■ **MATERIAL SHOWN**:
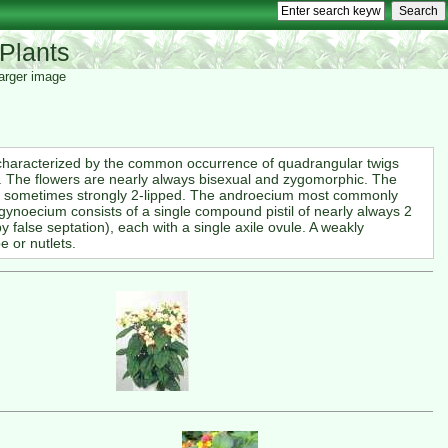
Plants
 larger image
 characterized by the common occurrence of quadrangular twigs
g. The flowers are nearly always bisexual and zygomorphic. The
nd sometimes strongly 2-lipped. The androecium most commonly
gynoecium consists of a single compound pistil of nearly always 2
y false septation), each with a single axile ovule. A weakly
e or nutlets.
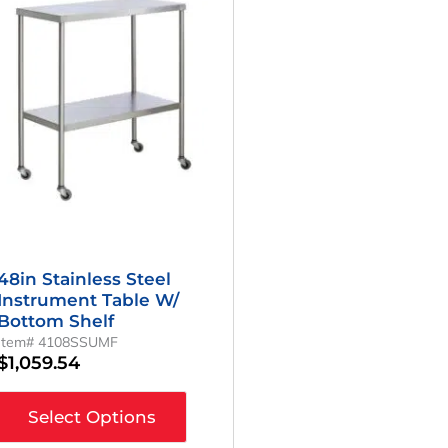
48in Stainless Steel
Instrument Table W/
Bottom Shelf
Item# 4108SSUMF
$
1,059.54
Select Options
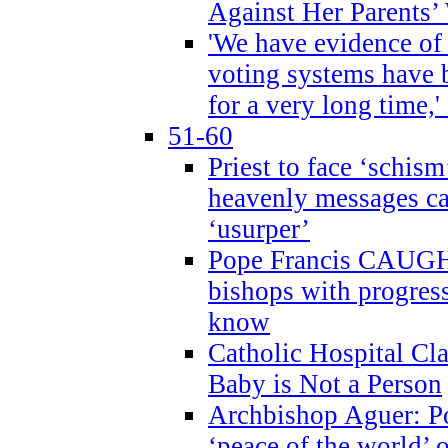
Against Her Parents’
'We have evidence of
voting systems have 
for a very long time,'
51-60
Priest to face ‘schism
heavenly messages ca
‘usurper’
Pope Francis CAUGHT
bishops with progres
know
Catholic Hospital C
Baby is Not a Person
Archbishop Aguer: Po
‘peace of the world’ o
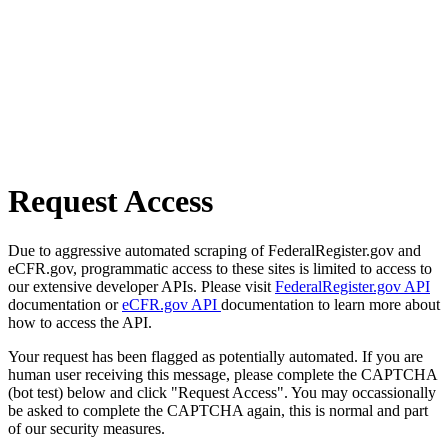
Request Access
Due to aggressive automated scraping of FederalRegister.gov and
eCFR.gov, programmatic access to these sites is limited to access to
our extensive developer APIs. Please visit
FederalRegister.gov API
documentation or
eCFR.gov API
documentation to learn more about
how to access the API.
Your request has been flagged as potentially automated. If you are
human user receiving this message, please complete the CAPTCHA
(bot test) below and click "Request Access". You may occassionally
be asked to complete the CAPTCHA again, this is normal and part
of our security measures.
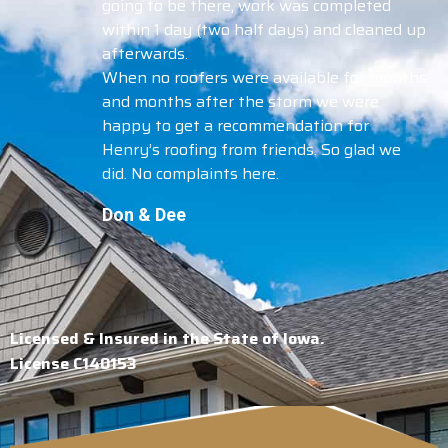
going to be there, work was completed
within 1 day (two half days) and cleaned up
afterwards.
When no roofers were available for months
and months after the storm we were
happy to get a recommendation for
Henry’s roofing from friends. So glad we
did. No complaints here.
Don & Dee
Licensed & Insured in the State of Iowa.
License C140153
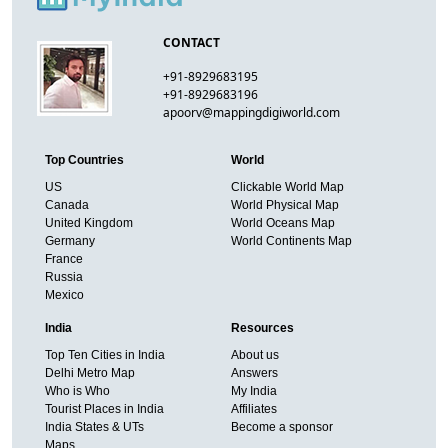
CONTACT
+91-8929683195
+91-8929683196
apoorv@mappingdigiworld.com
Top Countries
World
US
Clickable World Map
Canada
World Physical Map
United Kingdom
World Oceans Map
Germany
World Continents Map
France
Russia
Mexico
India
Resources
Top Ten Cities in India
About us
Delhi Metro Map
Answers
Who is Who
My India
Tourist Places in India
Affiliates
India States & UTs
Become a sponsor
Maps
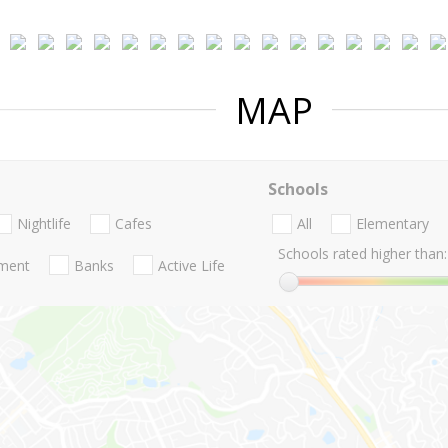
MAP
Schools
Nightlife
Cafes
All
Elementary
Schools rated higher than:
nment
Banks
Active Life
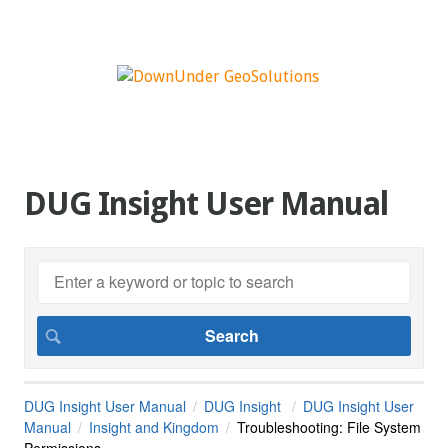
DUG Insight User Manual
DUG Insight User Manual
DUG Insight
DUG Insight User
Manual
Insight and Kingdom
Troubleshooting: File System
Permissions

...

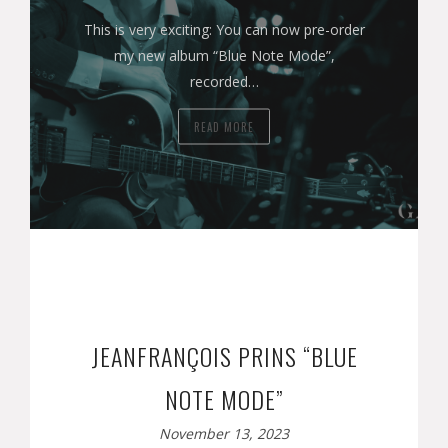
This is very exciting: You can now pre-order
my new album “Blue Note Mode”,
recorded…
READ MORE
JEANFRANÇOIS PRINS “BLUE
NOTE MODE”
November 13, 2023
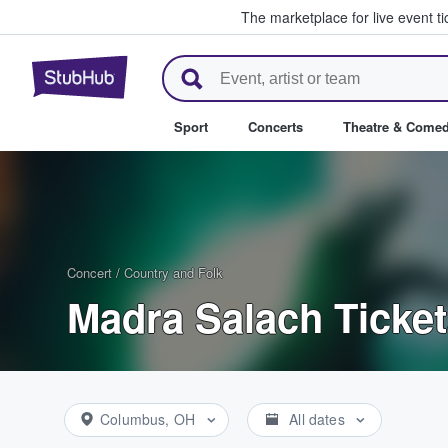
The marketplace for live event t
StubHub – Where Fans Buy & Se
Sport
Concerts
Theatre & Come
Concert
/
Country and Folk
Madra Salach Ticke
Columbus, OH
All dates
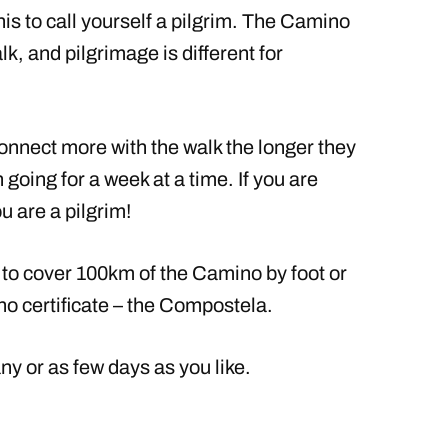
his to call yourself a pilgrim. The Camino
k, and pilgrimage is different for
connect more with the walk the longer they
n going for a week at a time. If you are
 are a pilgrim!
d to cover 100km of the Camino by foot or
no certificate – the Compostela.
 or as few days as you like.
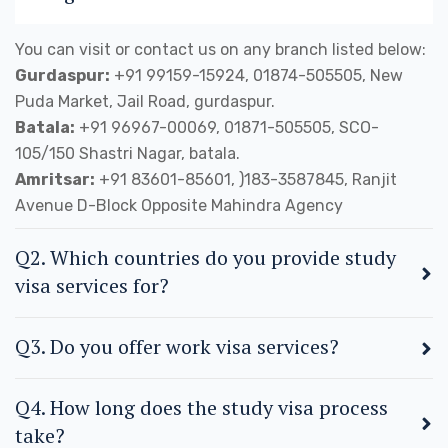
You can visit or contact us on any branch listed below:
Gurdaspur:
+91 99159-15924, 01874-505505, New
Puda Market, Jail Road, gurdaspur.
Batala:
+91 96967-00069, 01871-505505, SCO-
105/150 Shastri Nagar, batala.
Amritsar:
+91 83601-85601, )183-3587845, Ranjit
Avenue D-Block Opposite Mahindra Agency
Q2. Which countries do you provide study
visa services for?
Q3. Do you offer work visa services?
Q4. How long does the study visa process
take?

==

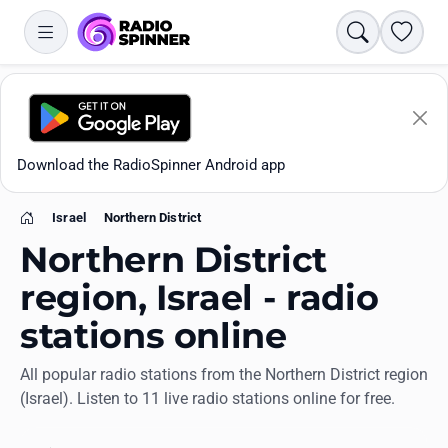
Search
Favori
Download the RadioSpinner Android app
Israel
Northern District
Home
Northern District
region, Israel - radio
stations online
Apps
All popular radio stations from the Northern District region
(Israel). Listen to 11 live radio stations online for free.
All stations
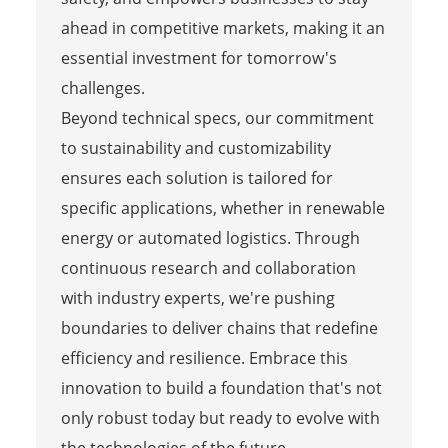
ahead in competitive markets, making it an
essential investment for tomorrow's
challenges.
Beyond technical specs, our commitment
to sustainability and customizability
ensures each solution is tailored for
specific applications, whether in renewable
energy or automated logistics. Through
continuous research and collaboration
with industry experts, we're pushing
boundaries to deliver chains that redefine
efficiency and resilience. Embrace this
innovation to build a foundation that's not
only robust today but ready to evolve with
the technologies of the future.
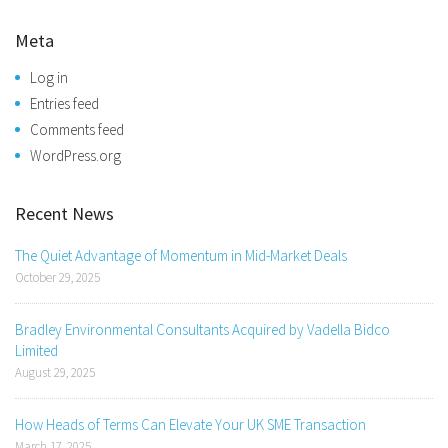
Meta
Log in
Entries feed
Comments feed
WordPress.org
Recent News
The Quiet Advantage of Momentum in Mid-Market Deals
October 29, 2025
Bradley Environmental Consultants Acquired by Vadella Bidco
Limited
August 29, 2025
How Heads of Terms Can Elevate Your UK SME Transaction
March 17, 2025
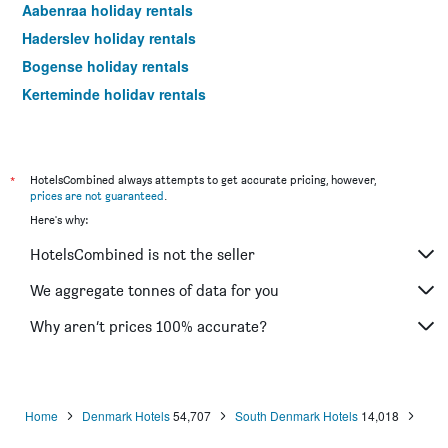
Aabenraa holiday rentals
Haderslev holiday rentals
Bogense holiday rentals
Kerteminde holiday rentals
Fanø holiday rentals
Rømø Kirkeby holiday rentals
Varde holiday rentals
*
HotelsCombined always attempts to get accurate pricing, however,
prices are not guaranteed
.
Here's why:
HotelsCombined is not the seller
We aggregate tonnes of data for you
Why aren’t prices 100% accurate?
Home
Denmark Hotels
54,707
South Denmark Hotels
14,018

■ **WHAT TO DO**: In the listing above, find the line with "have evidence of" and output every line through the one with "how to access the API.", exactly, without the pictures.

■ **ANSWER TO THIS PROBLEM**:
'We have evidence of
voting systems have 
for a very long time,'
51-60
Priest to face ‘schism
heavenly messages ca
‘usurper’
Pope Francis CAUGHT
bishops with progres
know
Catholic Hospital C
Baby is Not a Person
Archbishop Aguer: Po
‘peace of the world’ o
Request Access
Due to aggressive automated scraping of FederalRegister.gov and
eCFR.gov, programmatic access to these sites is limited to access to
our extensive developer APIs. Please visit
FederalRegister.gov API
documentation or
eCFR.gov API
documentation to learn more about
how to access the API.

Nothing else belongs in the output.